After a mildly satisfying mid-morning round on the estate's 19 holes I have retired to the presidential suite where I am currently washing down a complementary ferrero rocher with a glass of new-world bubbly, chilled to the right temperature.

Which is just as well with the scorching heat out there.

The view from the stately terrace is pleasant: generous streams of pulverized water intended to keep the golf course proper allow a rainbow to form over the fake dunes towards the pyramids, a vista almost apt to bring a tear or two to yours truly hardened eyes.

The soundtrack is Lionel Ritchie, straight off an ear-worm acquired during the trip from the airport out of the tin speakers of my driver's cellphone.

The roads were quieter than usual but should you be concerned, I am happy to report that the well publicized changes have not much affected the trim of the golf course and neither have they affected the life-saving work HRI is doing here in the area of capacity building.

Quite to the contrary.

Of course HRI has never struggled to get funded around here - what with the special relationship between Egypt and a certain mythical place south of Canada - but things are getting better by the day, reader, in case you thought they wouldn't. The game is changing naturally. It is the dawn of a new era folks but even new eras need adequate capacity (or was it capacities, plural?) and they need gestures from countries south of Canada that reassures them and keeps everyone sweet.

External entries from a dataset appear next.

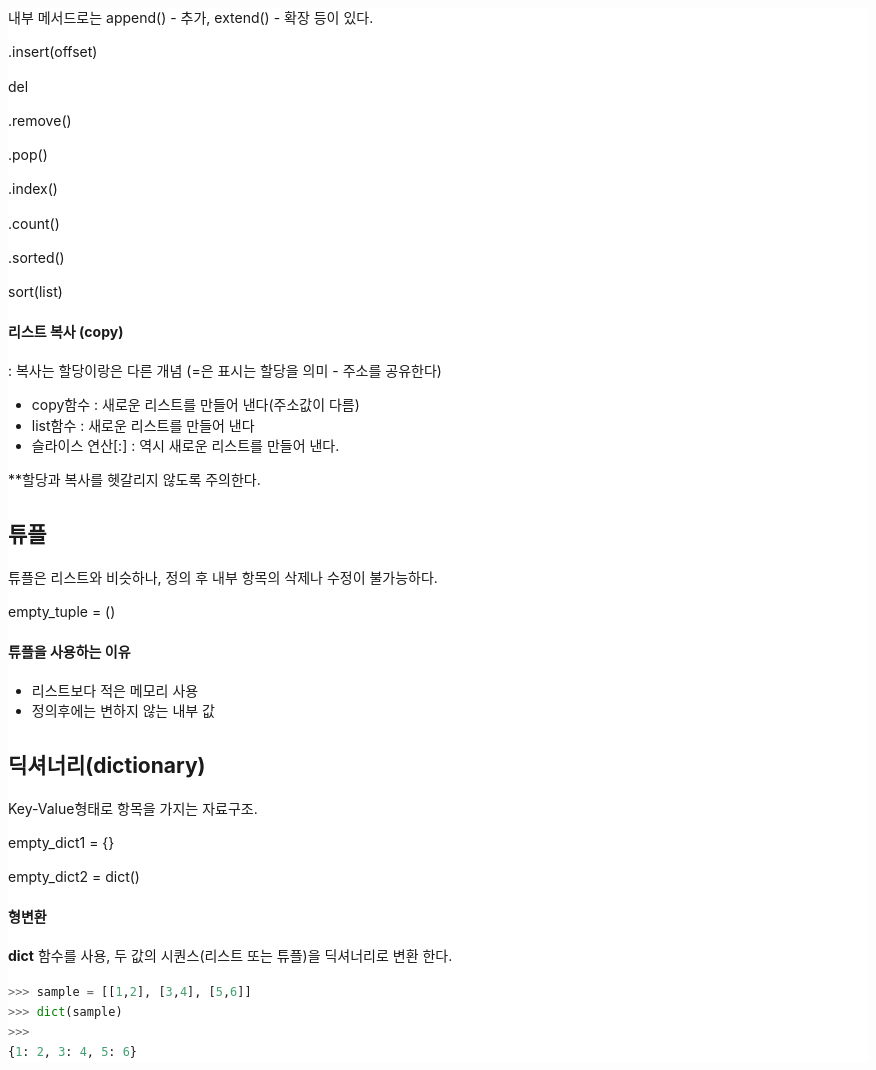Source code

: 내부 메서드로는 append() - 추가, extend() - 확장 등이 있다.

.insert(offset)

del

.remove()

.pop()

.index()

.count()

.sorted()

sort(list)

#### 리스트 복사 (copy)
: 복사는 할당이랑은 다른 개념 (=은 표시는 할당을 의미 - 주소를 공유한다)

- copy함수 : 새로운 리스트를 만들어 낸다(주소값이 다름)
- list함수 : 새로운 리스트를 만들어 낸다
- 슬라이스 연산[:] : 역시 새로운 리스트를 만들어 낸다.

**할당과 복사를 헷갈리지 않도록 주의한다.

## 튜플

튜플은 리스트와 비슷하나, 정의 후 내부 항목의 삭제나 수정이 불가능하다.

empty_tuple = ()

#### 튜플을 사용하는 이유

- 리스트보다 적은 메모리 사용
- 정의후에는 변하지 않는 내부 값



## 딕셔너리(dictionary)

Key-Value형태로 항목을 가지는 자료구조.

empty_dict1 = {}

empty_dict2 = dict()


#### 형변환

**dict** 함수를 사용, 두 값의 시퀀스(리스트 또는 튜플)을 딕셔너리로 변환 한다.

```python
>>> sample = [[1,2], [3,4], [5,6]]
>>> dict(sample)
>>> 
{1: 2, 3: 4, 5: 6}
```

Mubarak who? Oh, that old crook? That's all from the days of realpolitik, people, the fly-by-night days of gang-ho “middle east politics”. These days it's all about democracy, the poor, the vulnerable and those in desperate need of capacity.

The not-yet-capacitated billion, The People in the Names of...

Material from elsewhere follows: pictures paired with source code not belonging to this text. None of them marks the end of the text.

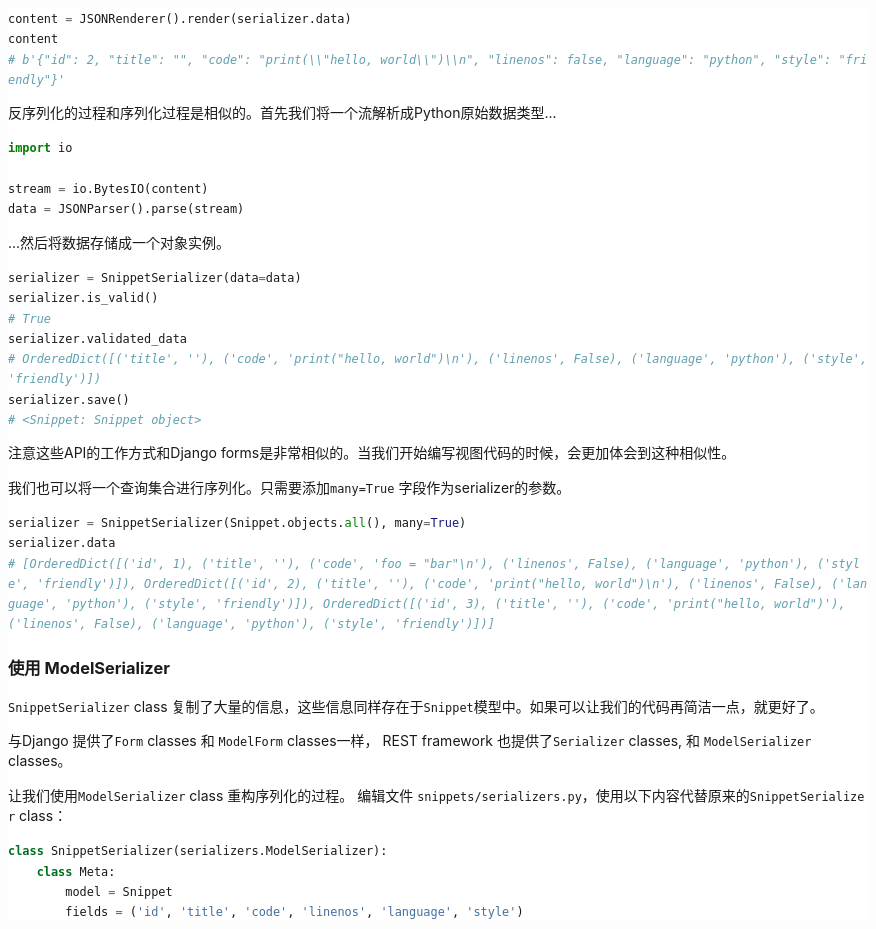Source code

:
 ```python
content = JSONRenderer().render(serializer.data)
content
# b'{"id": 2, "title": "", "code": "print(\\"hello, world\\")\\n", "linenos": false, "language": "python", "style": "friendly"}'
```

反序列化的过程和序列化过程是相似的。首先我们将一个流解析成Python原始数据类型...

```python
import io

stream = io.BytesIO(content)
data = JSONParser().parse(stream)
```

...然后将数据存储成一个对象实例。

```python
serializer = SnippetSerializer(data=data)
serializer.is_valid()
# True
serializer.validated_data
# OrderedDict([('title', ''), ('code', 'print("hello, world")\n'), ('linenos', False), ('language', 'python'), ('style', 'friendly')])
serializer.save()
# <Snippet: Snippet object>
```

注意这些API的工作方式和Django forms是非常相似的。当我们开始编写视图代码的时候，会更加体会到这种相似性。

我们也可以将一个查询集合进行序列化。只需要添加`many=True` 字段作为serializer的参数。

```python
serializer = SnippetSerializer(Snippet.objects.all(), many=True)
serializer.data
# [OrderedDict([('id', 1), ('title', ''), ('code', 'foo = "bar"\n'), ('linenos', False), ('language', 'python'), ('style', 'friendly')]), OrderedDict([('id', 2), ('title', ''), ('code', 'print("hello, world")\n'), ('linenos', False), ('language', 'python'), ('style', 'friendly')]), OrderedDict([('id', 3), ('title', ''), ('code', 'print("hello, world")'), ('linenos', False), ('language', 'python'), ('style', 'friendly')])]
```

### 使用 ModelSerializer

`SnippetSerializer` class 复制了大量的信息，这些信息同样存在于`Snippet`模型中。如果可以让我们的代码再简洁一点，就更好了。

与Django 提供了`Form` classes 和 `ModelForm` classes一样， REST framework 也提供了`Serializer` classes, 和 `ModelSerializer` classes。

让我们使用`ModelSerializer` class 重构序列化的过程。 编辑文件 `snippets/serializers.py`，使用以下内容代替原来的`SnippetSerializer` class：

```python
class SnippetSerializer(serializers.ModelSerializer):
    class Meta:
        model = Snippet
        fields = ('id', 'title', 'code', 'linenos', 'language', 'style')
```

I am reminded by a hospitality card in the hotel that recently we have marked the International Water Day (where "marked" is an euphemism for "organized dignified functions where discerning individuals of my persuasion pat each-other's back over fingerfood"*). The fine hotel here has done its part by ensuring that the ice-cold water brought by colonial-era dressed staff to the guests on the golf course is bottled in reusable containers and that discerning visitors have an opportunity to leave their spare change in an HRI branded envelope, complete with “award-winning” pictures of starving children taken by star-photographers somewhere in a nasty country not-so-near you and, for your box-ticking pleasure, a practical list of worthy causes your spare change might be used for – an enterprise that surely must be recognized as a cutting edge example of public-private-partnership, another area where HRI excels.

You might have guessed: I am in Egypt to relaunch one of HRI's flagship programs in the region, aimed at “enhancing” the capacity of Egypt's civil society and to “empower” communities to take a “gender-mainstreamed”, “rights-based” approach to development.

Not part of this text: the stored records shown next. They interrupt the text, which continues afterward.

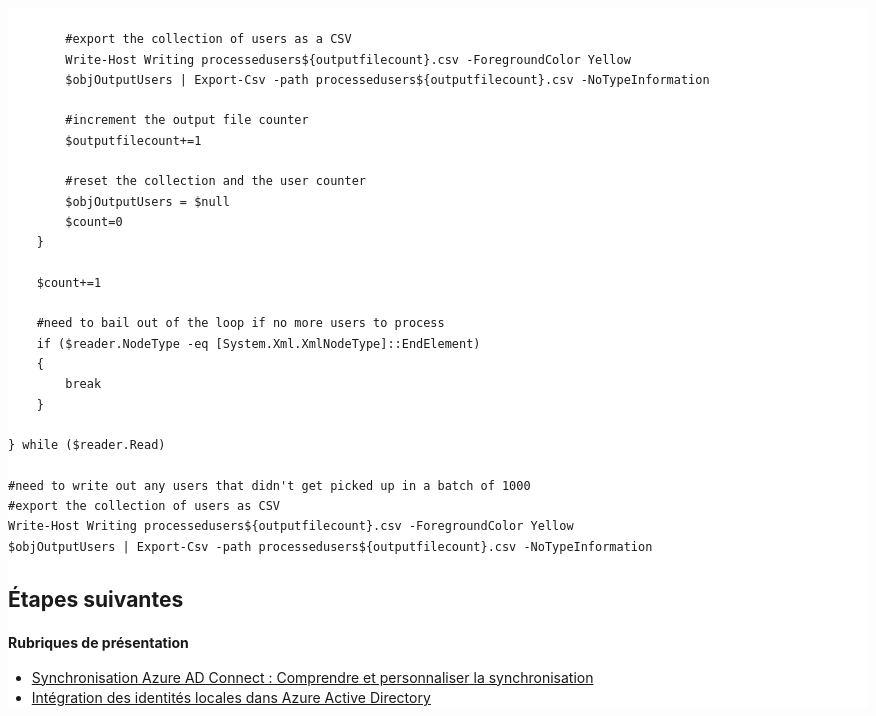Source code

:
 ```

        #export the collection of users as a CSV
        Write-Host Writing processedusers${outputfilecount}.csv -ForegroundColor Yellow
        $objOutputUsers | Export-Csv -path processedusers${outputfilecount}.csv -NoTypeInformation

        #increment the output file counter
        $outputfilecount+=1

        #reset the collection and the user counter
        $objOutputUsers = $null
        $count=0
    }

    $count+=1

    #need to bail out of the loop if no more users to process
    if ($reader.NodeType -eq [System.Xml.XmlNodeType]::EndElement)
    {
        break
    }

} while ($reader.Read)

#need to write out any users that didn't get picked up in a batch of 1000
#export the collection of users as CSV
Write-Host Writing processedusers${outputfilecount}.csv -ForegroundColor Yellow
$objOutputUsers | Export-Csv -path processedusers${outputfilecount}.csv -NoTypeInformation
```

## <a name="next-steps"></a>Étapes suivantes
**Rubriques de présentation**  

* [Synchronisation Azure AD Connect : Comprendre et personnaliser la synchronisation](how-to-connect-sync-whatis.md)  
* [Intégration des identités locales dans Azure Active Directory](whatis-hybrid-identity.md)  
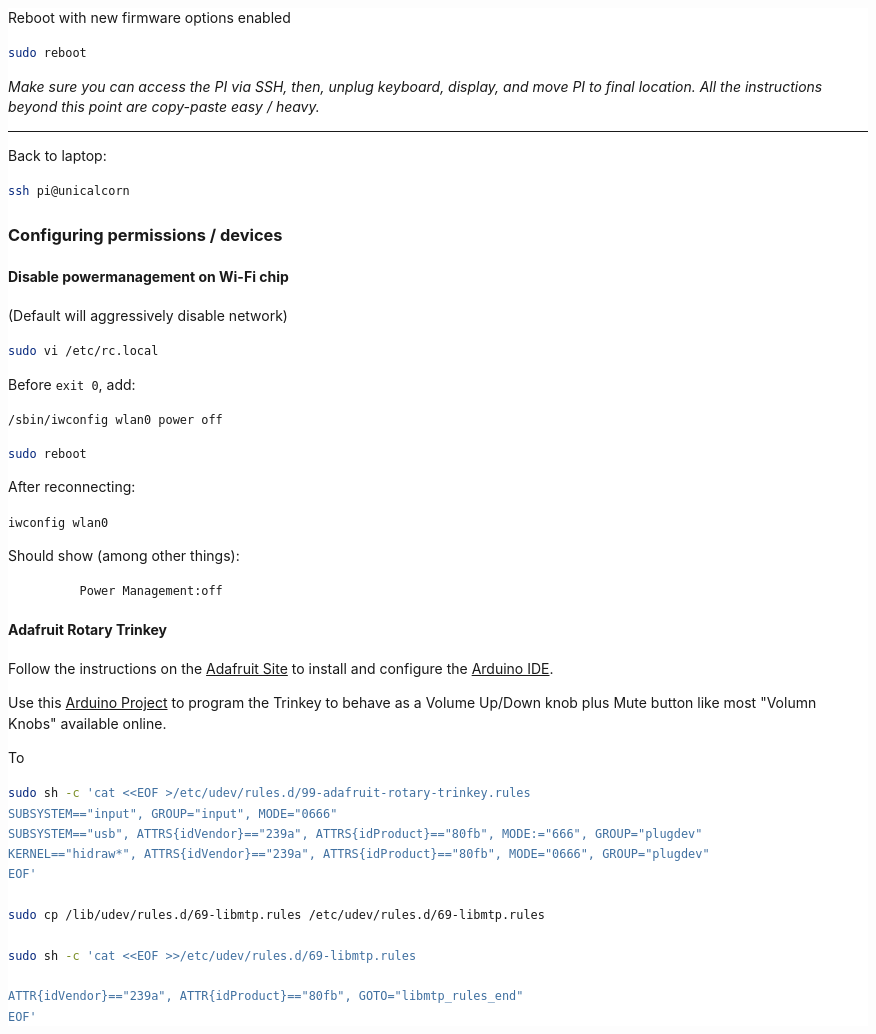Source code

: Reboot with new firmware options enabled

```sh
sudo reboot
```

_Make sure you can access the PI via SSH, then, unplug keyboard, display, and move PI to final location. All the instructions beyond this point are copy-paste easy / heavy._

---

Back to laptop:

```sh
ssh pi@unicalcorn
```

### Configuring permissions / devices

#### Disable powermanagement on Wi-Fi chip

(Default will aggressively disable network)

```sh
sudo vi /etc/rc.local
```

Before `exit 0`, add:

```sh
/sbin/iwconfig wlan0 power off
```

```sh
sudo reboot
```

After reconnecting:

```sh
iwconfig wlan0
```

Should show (among other things):

```
          Power Management:off
```

#### Adafruit Rotary Trinkey

Follow the instructions on the [Adafruit Site](https://learn.adafruit.com/adafruit-rotary-trinkey/arduino-ide-setup) to install and configure the [Arduino IDE](https://www.arduino.cc/en/software).

Use this [Arduino Project](/docs/adafruit-rotary-trinkey.ino) to program the Trinkey to behave as a Volume Up/Down knob plus Mute button like most "Volumn Knobs" available online.

To

```sh
sudo sh -c 'cat <<EOF >/etc/udev/rules.d/99-adafruit-rotary-trinkey.rules
SUBSYSTEM=="input", GROUP="input", MODE="0666"
SUBSYSTEM=="usb", ATTRS{idVendor}=="239a", ATTRS{idProduct}=="80fb", MODE:="666", GROUP="plugdev"
KERNEL=="hidraw*", ATTRS{idVendor}=="239a", ATTRS{idProduct}=="80fb", MODE="0666", GROUP="plugdev"
EOF'

sudo cp /lib/udev/rules.d/69-libmtp.rules /etc/udev/rules.d/69-libmtp.rules

sudo sh -c 'cat <<EOF >>/etc/udev/rules.d/69-libmtp.rules

ATTR{idVendor}=="239a", ATTR{idProduct}=="80fb", GOTO="libmtp_rules_end"
EOF'
```
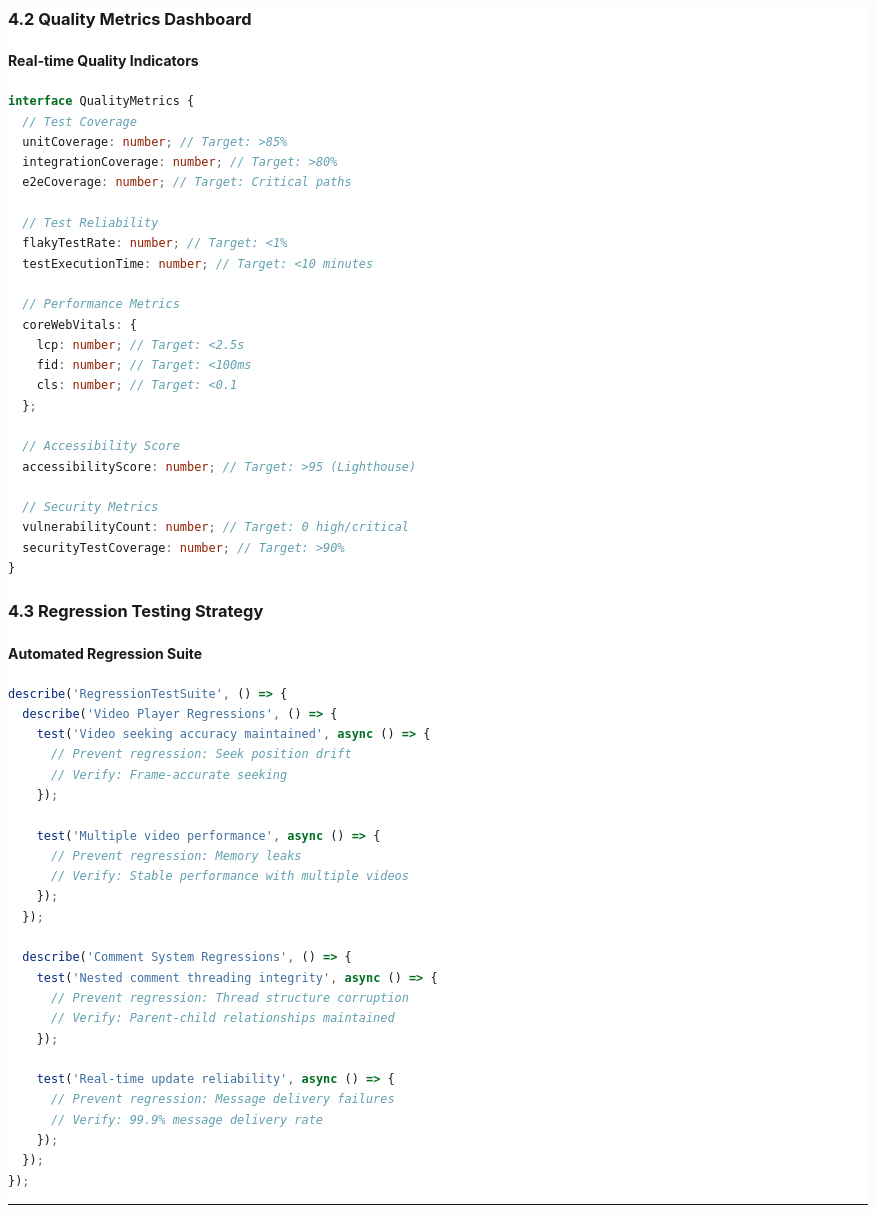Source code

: ### 4.2 Quality Metrics Dashboard

#### Real-time Quality Indicators
```typescript
interface QualityMetrics {
  // Test Coverage
  unitCoverage: number; // Target: >85%
  integrationCoverage: number; // Target: >80%
  e2eCoverage: number; // Target: Critical paths
  
  // Test Reliability
  flakyTestRate: number; // Target: <1%
  testExecutionTime: number; // Target: <10 minutes
  
  // Performance Metrics
  coreWebVitals: {
    lcp: number; // Target: <2.5s
    fid: number; // Target: <100ms
    cls: number; // Target: <0.1
  };
  
  // Accessibility Score
  accessibilityScore: number; // Target: >95 (Lighthouse)
  
  // Security Metrics
  vulnerabilityCount: number; // Target: 0 high/critical
  securityTestCoverage: number; // Target: >90%
}
```

### 4.3 Regression Testing Strategy

#### Automated Regression Suite
```typescript
describe('RegressionTestSuite', () => {
  describe('Video Player Regressions', () => {
    test('Video seeking accuracy maintained', async () => {
      // Prevent regression: Seek position drift
      // Verify: Frame-accurate seeking
    });
    
    test('Multiple video performance', async () => {
      // Prevent regression: Memory leaks
      // Verify: Stable performance with multiple videos
    });
  });
  
  describe('Comment System Regressions', () => {
    test('Nested comment threading integrity', async () => {
      // Prevent regression: Thread structure corruption
      // Verify: Parent-child relationships maintained
    });
    
    test('Real-time update reliability', async () => {
      // Prevent regression: Message delivery failures
      // Verify: 99.9% message delivery rate
    });
  });
});
```

---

As it happens, a funding mechanism has been in place between HRI and a country South of Canada in Egypt for the last three years, and what better way to channel new money, “change money” to the needy masses than this existing mechanism? When lives are at stake and speed of deployment is of essence competing for funds would be an unrealistic, unnecessary distraction. Besides, when funding capacity you want to work with reliable, known entities. The ones that have proven themselves over decades of successes everywhere where aid is needed.

Welcome friends, to a new era.

* In case you wonder, I spent my World Water Day at a dignified function just outside Cape-Town, hosted on a tasteful wine estate, 10 minutes or so from the eye-sore of Khayelitsha, a depressing, miserable, WASH-less place that could very likely be visible from space but not so from the hills nearby, as it has been thankfully fenced off by the authorities, lest the squalor would spread to the dignified suburbs, magically close and yet so far away. At the end of the day, like the city itself, someone's gotta be working for you.